__Source passage__
[Start of section]

"Not only is uranium expensive and rare, it can also be used to build nuclear weapons. These reactors also generate radioactive waste that needs to be safely stored"

Nuclear waste problem only exists today because some people prevented construction of kind of nuclear reactors, which can use spent fuel from others as fuel, by claiming that would cause nuclear proliferation! However, the real world evidence clearly shows that not constructing such reactors never actually prevents any willing countries (like N Korea & Iran) from nuclear proliferation!
Building one and making it work are completely different things. And China's recent history on nukes is not good.
Not the World's first Thorium Reactor. The Oak Ridge National Laboratory operated an experimental Thorium Reactor for 15,000 hours from 1965 to 1969. https://en.wikipedia.org/wiki/Thorium-based_nuclear_power
Expanded Viewpoint
Someone needs to sit down and do an energy audit on this before going one step more. Back in about 1998, an energy audit was done on the nuclear power industry, and it was determined that the amount of carbon based fuels burned in mining and processing Uranium ore into fuel, etc, was MORE than what would have been needed to generate the same amount of electricity in a regular steam plant, if it had just been burned there instead!! What then, was the point of building nuclear power plants?? Here we go again, spending 50 dollars to generate 20 dollars' worth of electricity!
Another case in which the US could have and should have been a generation ahead of the Chinese in this technology. Absent a reliable, robust, affordable grid-scale energy storage solution, clean nuclear is by far the best, most viable alternative to carbon-based energy for base load power.
Reply to Expanded Viewpoint -Thorium comes from waste products of mining. Thorium is estimated to be over three times as abundant as uranium in the Earth's crust and is chiefly refined from monazite sands as a by-product of extracting rare-earth metals.
As FB36 points out, nuclear waste from uranium-fuel reactors can be reprocessed and re-used to extract even more energy from current reactors. Other reactor designs can reduce the high-level nuclear so it has a relatively short half-life on the order of hundreds of years. The amount of waste generated is miniscule, even from current reactors. All the burnt reactor cores from all the reactors in the U.S. since the 1950's would fit in a football field, stacked several feet high. Producing energy from uranium is so efficient that only small amounts are needed. Now that uranium extraction from seawater has been proved practical and economical, there is enough uranium diluted in seawater to provide all the energy needs of humans for a billion years. For all practical purposes, that's "sustainable". Uranium only needs to be enriched to 3 to 5 percent for reactor fuel, far below the amount (20% or higher) that can be used for a weapon. New reactor designs are far safer than previous generations, which were already so safe that nuclear power accidents have resulted in far fewer deaths (dozens) than any other base load power production technology (hundreds to thousands).
Regarding the energy cost of processing uranium, I think most of it is consumed in isotopic separation, not necessary for thorium.

For me, molten salt reactors, particularly using thorium, sound like a good idea, but build one, operate it for a suitable period of time, and then do a proper audit to see if it really is a good idea. There are too many unknowns to start mass-producing them.
Dr. Arjun Makhijani is not a fan or thorium reactors. Read his articles at: https://ieer.org/resources/subject-index/ Use your Edit/find function to find the relevant articles.
There is a Wikipedia article on thorium reactors. Safe nuclear and clean coal are oxymorons. Read the book Insurmountable Risks, by Brice Smith.
Eric Robinson
"One major issue molten salt reactors have to contend with is corrosion, with the radioactive molten salt prone to eating away at piping or other components." - this was solved by, corrosive resistant, Hastelloy-N in the 1960s Molten Salt Reactor Experiment that ran for 5 years at Oak Ridge National Labs, Knoxville TN.

[End of section]

__Task set__
1. Rewrite the part of the thorium reactor comments that opens with the words containing "Not the World's" and closes with "worth of electricity!", substituting "energy accounting" for "energy audit".
2. Answer these questions from the thorium reactor comments:
(a) For how many hours did the Oak Ridge National Laboratory operate its experimental Thorium Reactor?
(b) To what percentage does uranium need to be enriched for reactor fuel?
(c) What material solved the corrosion problem in the Molten Salt Reactor Experiment?

__Information shown__
[Start of section]

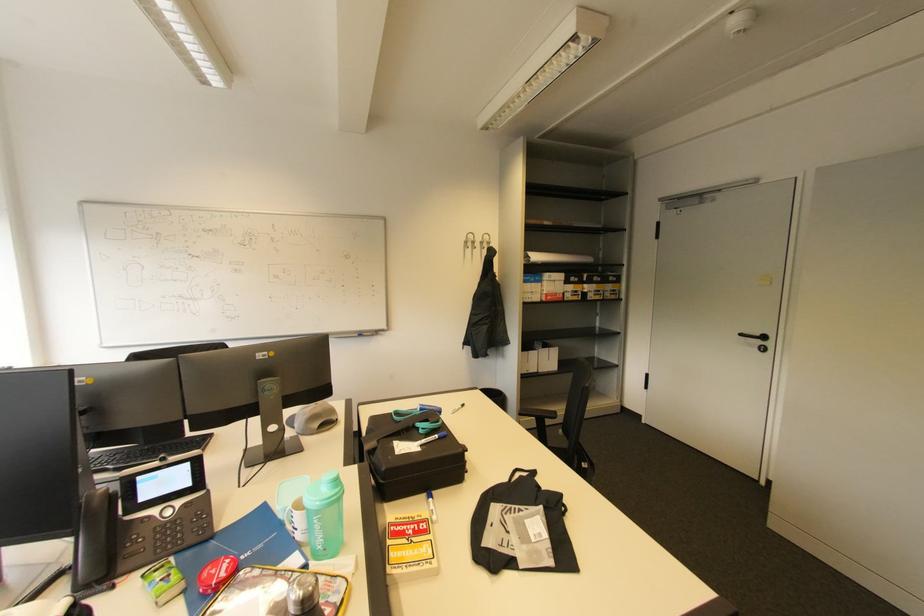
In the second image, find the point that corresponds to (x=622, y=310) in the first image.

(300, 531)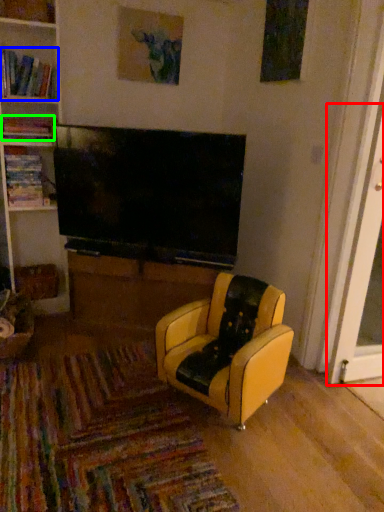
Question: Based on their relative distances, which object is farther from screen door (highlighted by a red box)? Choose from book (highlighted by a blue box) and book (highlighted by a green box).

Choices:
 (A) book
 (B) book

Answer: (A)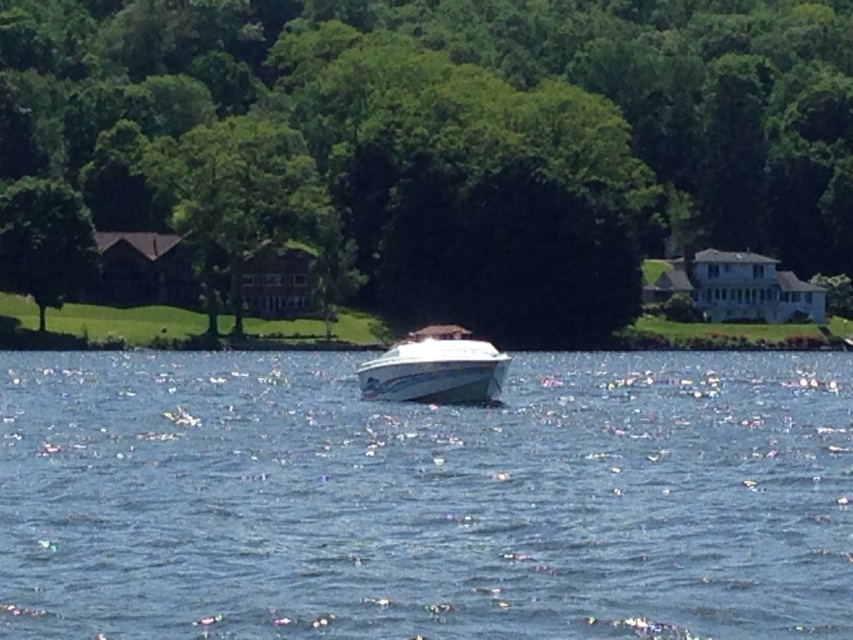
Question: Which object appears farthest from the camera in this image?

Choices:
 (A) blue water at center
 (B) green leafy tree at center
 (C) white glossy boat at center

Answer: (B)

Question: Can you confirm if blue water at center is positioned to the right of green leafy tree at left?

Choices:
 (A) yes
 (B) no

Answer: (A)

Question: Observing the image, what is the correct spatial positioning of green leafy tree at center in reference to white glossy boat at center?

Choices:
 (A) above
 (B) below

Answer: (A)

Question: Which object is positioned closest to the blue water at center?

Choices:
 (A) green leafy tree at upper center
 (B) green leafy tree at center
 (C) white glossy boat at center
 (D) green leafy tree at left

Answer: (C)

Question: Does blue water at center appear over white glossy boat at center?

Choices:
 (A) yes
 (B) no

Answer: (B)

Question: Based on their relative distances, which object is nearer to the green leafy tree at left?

[End of section]

__Activity answers__
1.
Not the World's first Thorium Reactor. The Oak Ridge National Laboratory operated an experimental Thorium Reactor for 15,000 hours from 1965 to 1969. https://en.wikipedia.org/wiki/Thorium-based_nuclear_power
Expanded Viewpoint
Someone needs to sit down and do an energy accounting on this before going one step more. Back in about 1998, an energy accounting was done on the nuclear power industry, and it was determined that the amount of carbon based fuels burned in mining and processing Uranium ore into fuel, etc, was MORE than what would have been needed to generate the same amount of electricity in a regular steam plant, if it had just been burned there instead!! What then, was the point of building nuclear power plants?? Here we go again, spending 50 dollars to generate 20 dollars' worth of electricity!

2.
(a) 15,000 hours, from 1965 to 1969.
(b) 3 to 5 percent.
(c) Hastelloy-N.